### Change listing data
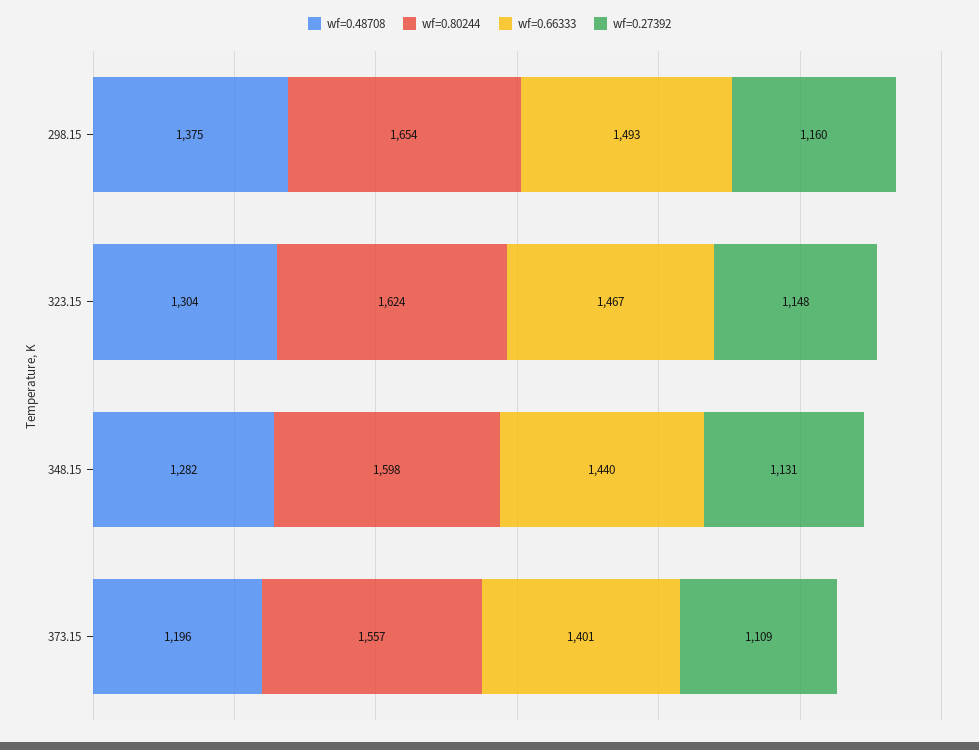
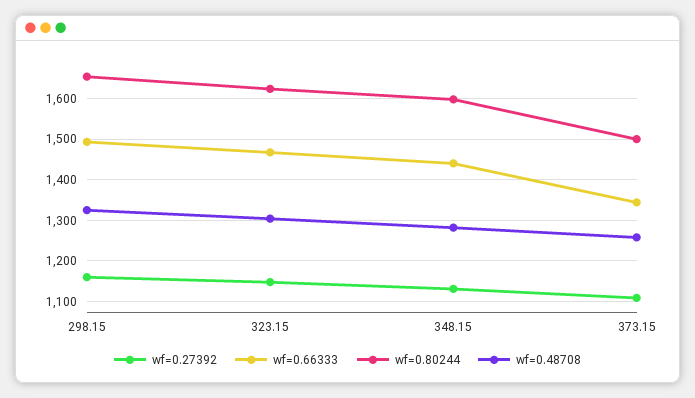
  {
    "wf=0.48708": {
-     "298.15": 1375,
+     "298.15": 1320,
      "323.15": 1304,
      "348.15": 1282,
-     "373.15": 1196
+     "373.15": 1260
    },
    "wf=0.80244": {
      "298.15": 1654,
      "323.15": 1624,
      "348.15": 1598,
-     "373.15": 1557
+     "373.15": 1500
    },
    "wf=0.66333": {
      "298.15": 1493,
      "323.15": 1467,
      "348.15": 1440,
-     "373.15": 1401
+     "373.15": 1340
    },
    "wf=0.27392": {
      "298.15": 1160,
      "323.15": 1148,
      "348.15": 1131,
      "373.15": 1109
    }
  }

### Your goal
The answer is the full set of records printed exactly, less the pictures.

### Answer for this exercise
  {
    "wf=0.48708": {
-     "298.15": 1375,
+     "298.15": 1320,
      "323.15": 1304,
      "348.15": 1282,
-     "373.15": 1196
+     "373.15": 1260
    },
    "wf=0.80244": {
      "298.15": 1654,
      "323.15": 1624,
      "348.15": 1598,
-     "373.15": 1557
+     "373.15": 1500
    },
    "wf=0.66333": {
      "298.15": 1493,
      "323.15": 1467,
      "348.15": 1440,
-     "373.15": 1401
+     "373.15": 1340
    },
    "wf=0.27392": {
      "298.15": 1160,
      "323.15": 1148,
      "348.15": 1131,
      "373.15": 1109
    }
  }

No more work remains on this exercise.